Q&A from the webinar: “Data Cataloging with Knowledge Graphs”
We fielded several questions as part of our recent webinar (recording and slides available here): Data Cataloging with Knowledge Graphs.
The list below includes questions we were able to answer during the webinar as well as questions we did not get to in the webinar.
1. How does TopBraid fits with other Data Governance platforms like Collibra, Alation, informatica, Data.World, Immuta etc? Are they exclusive or complementary?
TopBraid EDG is a data governance platform with data cataloging capabilities. Each of the tools you have listed has a different combination of features. This means that degree of the overlap with TopBraid EDG may be somewhat different. Further, different users use these tools in different ways. We definitely have some customers that use one of these tools in addition to TopBraid EDG. In these cases, EDG is typically used as an overall knowledge graph and a catalog – importing some of the information from one of these tools which are used in a more siloed and pointed way.
2. What tool do you use to generate data dictionary from a physical database?
TopBraid EDG has a built-in import from JDBC connection. In the webinar we gave an example of import of a dataset file. In a similar way EDG could be asked to import data dictionary from a JDBC connection and also from a DDL file. When import uses JDBC connector, in addition to the standard data dictionary information (table and column names and datatypes), EDG can also perform data profiling, collecting data statistics, and import some data samples.
This short video, goes into some details of setting up the JDBC connector for importing information from the physical database, although it does not actually runs the import. When the import runs, it will populate tables, views and columns. Primarily keys, foreign keys, nullable fields and a lot of other rich information is gathered from the source.
3. Is not data dictionary limited to RDBMS’?
No, the idea of a data dictionary is not limited to RDBMS. Any data source can have a data dictionary describing fields that are present in a data source. We have showed in the example, a data dictionary for a spreadsheet. The data dictionary you can get from RDBMS will typically have more information.
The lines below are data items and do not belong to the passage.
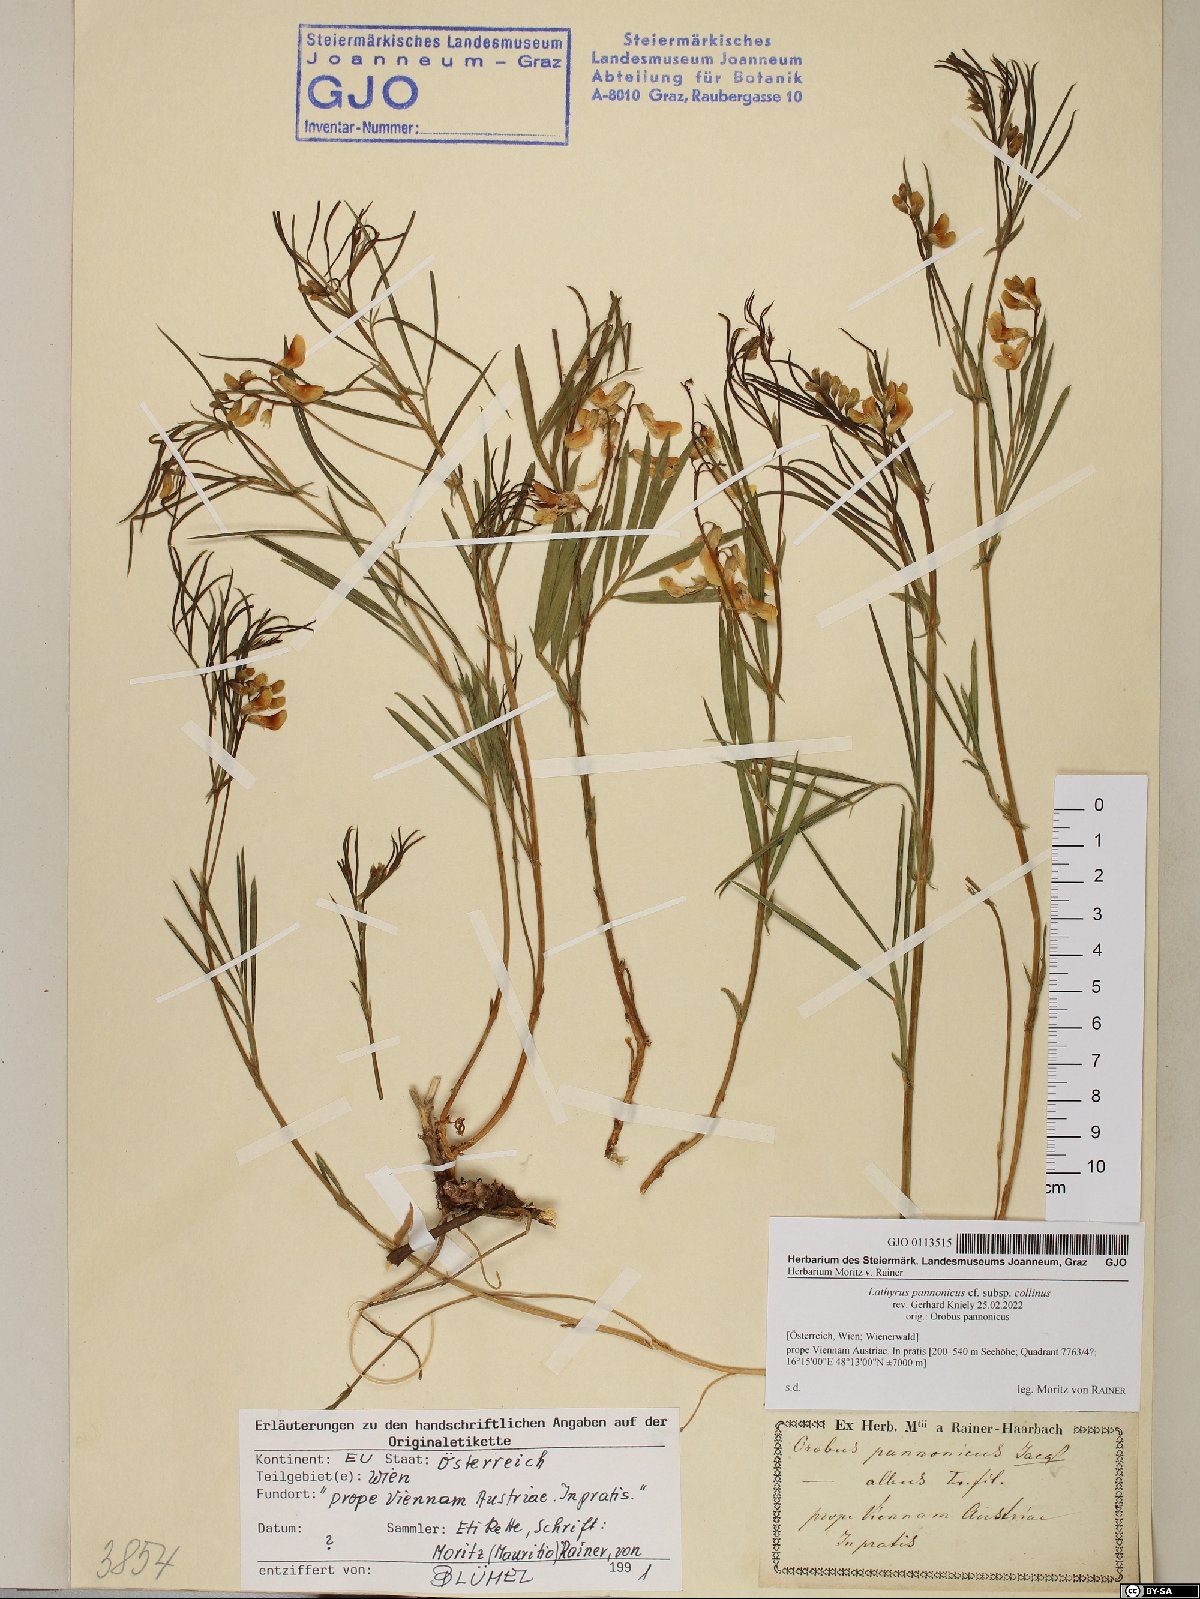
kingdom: Plantae
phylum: Tracheophyta
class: Magnoliopsida
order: Fabales
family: Fabaceae
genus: Lathyrus
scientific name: Lathyrus pannonicus
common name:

4. Do ontologies play any role in respect to data catalogues? And if yes, in which way and how is it possible to generate corresponding ontologies semi-automatically?
Yes, TopBraid EDG comes with pre-built ontologies describing different types of data assets. For example, there is a class Database Table, Database Column, Dataset, etc. A rich set of properties is defined for these classes. Overall, EDG ontologies contain over 300 classes and well over 1,000 properties. Cataloging process creates instances of the classes and populates properties – metadata. See this blog for an overview of the built-in EDG ontologies.
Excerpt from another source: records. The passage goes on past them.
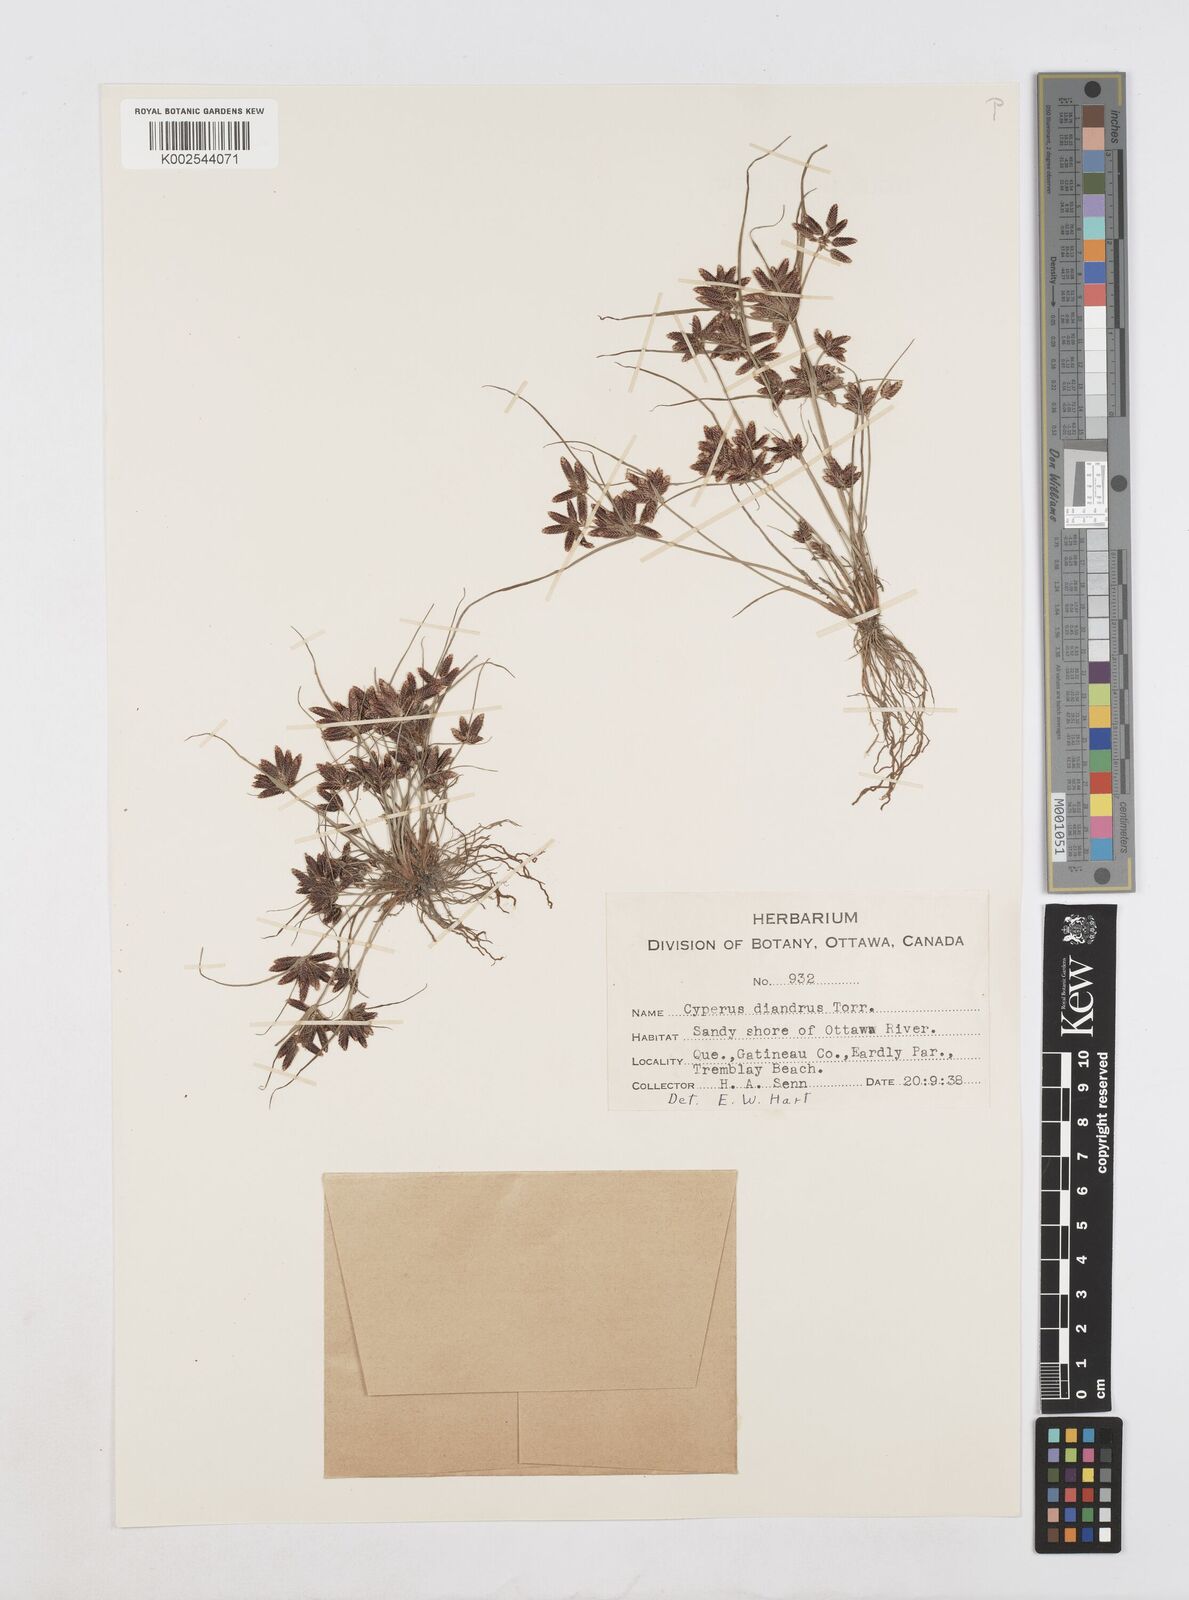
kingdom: Plantae
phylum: Tracheophyta
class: Liliopsida
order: Poales
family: Cyperaceae
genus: Cyperus
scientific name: Cyperus diandrus
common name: Low cyperus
There is no need to generate ontologies to support data cataloging since they are already built in. In the process of cataloging data sources EDG auto-generates metadata values. If you find that you need additional classes or properties, you can extend EDG ontologies. Technical metadata that can be automatically gathered from a source is already defined. Most of the business and operational metadata is also defined, but every organization is different. Your organization may want to capture additional information. EDG is highly flexible in supporting addition of the metadata that you require.
Unrelated to the cataloging process, to support other types of capabilities, EDG can generate classes and properties from RDF data and there is a wizard that lets you generate ontology property definitions from spreadsheet data.